# Set tasks:
**A.** Answer these questions from the RabbitMQ mailing-list thread, one answer per line, marked the same way:
(i) How many .rdq files are in the msg_store_persistent directory?
(ii) Which Erlang version is the server still running?
(iii) On what date and at what time was Matthias Radestock's message sent?
**B.** Write out the part of the RabbitMQ mailing-list thread that begins at the words "Thu Apr 25 13:37:36" and stops after "work for us.".

# Extract provided:
____________

[rabbitmq-discuss] no next heap size found after crash

Thu Apr 25 13:37:36 BST 2013

Hi Matthias,

I have read this discussion "http://markmail.org/message/dklyh24mrihuloiv#query:+page:1+mid:ishyo3ijnto25wwx+state:results" and I think that this maybe work for us.

In our rabbit database, directory "/var/lib/rabbitmq/mnesia/rabbit at xxx-hostname/msg_store_persistent" there are 54284 .rdq files, if I remove half and start rabbit, wait to process all messages, stop it and then move the other half, is this safe? or is there any chance to corrupt the rabbit database?

Regards,

----- Original Message -----
From: "Matthias Radestock" <matthias at rabbitmq.com>
To: "Discussions about RabbitMQ" <rabbitmq-discuss at lists.rabbitmq.com>
Cc: "Gilles Danycan" <gdanycan at slip-software.com>, "Daniel Jimbel" <djimbel at beverlydata.com>
Sent: Thursday, April 25, 2013 8:22:40 AM
Subject: Re: [rabbitmq-discuss] no next heap size found after crash

Gilles,

On 25/04/13 07:04, Gilles Danycan wrote:
> Unfortunately i have a new problem now :(
> i'm still on : RabbitMQ 3.0.4.40411, Erlang R14A
> server: 1To disk , 48Go ram , bi xeon 16 cores
>
> the server just reboot without reason apparently but the rabbitmq is not
> able to start after the reboot...

____________

# Given information:
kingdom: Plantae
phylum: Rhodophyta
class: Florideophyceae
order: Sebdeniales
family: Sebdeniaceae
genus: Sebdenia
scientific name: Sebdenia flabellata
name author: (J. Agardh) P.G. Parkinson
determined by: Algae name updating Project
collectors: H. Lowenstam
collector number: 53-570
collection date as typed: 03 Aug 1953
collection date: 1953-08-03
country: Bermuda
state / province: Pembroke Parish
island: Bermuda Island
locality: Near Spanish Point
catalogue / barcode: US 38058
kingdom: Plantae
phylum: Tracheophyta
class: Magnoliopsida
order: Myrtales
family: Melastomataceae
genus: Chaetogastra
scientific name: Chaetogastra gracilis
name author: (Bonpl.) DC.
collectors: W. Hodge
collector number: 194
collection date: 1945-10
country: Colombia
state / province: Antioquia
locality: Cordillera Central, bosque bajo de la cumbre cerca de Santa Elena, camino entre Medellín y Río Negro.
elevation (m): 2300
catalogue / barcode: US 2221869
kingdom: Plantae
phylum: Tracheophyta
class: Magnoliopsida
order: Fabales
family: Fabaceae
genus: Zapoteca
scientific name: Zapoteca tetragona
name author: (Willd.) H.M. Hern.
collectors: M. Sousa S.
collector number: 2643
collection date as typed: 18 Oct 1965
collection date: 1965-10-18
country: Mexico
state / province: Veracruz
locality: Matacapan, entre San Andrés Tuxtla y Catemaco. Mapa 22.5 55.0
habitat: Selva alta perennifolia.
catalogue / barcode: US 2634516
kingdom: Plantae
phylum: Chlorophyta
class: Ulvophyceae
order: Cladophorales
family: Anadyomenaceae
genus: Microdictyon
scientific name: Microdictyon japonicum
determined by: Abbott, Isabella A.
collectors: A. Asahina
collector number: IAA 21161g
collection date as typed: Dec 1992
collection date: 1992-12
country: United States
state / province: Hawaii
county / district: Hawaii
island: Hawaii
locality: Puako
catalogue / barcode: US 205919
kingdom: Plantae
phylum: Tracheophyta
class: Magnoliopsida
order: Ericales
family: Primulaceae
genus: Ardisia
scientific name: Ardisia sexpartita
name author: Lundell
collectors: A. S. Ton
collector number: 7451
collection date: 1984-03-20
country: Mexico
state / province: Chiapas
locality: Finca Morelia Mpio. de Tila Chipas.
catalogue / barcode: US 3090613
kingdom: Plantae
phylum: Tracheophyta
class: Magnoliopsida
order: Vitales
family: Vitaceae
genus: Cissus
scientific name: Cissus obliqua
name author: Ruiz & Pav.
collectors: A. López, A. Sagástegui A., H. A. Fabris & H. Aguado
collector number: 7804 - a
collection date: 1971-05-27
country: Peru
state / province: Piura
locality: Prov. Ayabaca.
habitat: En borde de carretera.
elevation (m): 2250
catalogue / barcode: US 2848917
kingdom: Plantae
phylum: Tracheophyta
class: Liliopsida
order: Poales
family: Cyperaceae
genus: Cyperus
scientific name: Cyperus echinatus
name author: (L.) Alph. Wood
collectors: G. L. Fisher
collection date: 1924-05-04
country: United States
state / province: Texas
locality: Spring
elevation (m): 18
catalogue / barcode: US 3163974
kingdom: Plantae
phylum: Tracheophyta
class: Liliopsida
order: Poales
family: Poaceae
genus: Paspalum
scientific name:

____________

# Results for each task:
**A.**
(i) 54284
(ii) Erlang R14A
(iii) Thursday, April 25, 2013, 8:22:40 AM

**B.**
Thu Apr 25 13:37:36 BST 2013

Hi Matthias,

I have read this discussion "http://markmail.org/message/dklyh24mrihuloiv#query:+page:1+mid:ishyo3ijnto25wwx+state:results" and I think that this maybe work for us.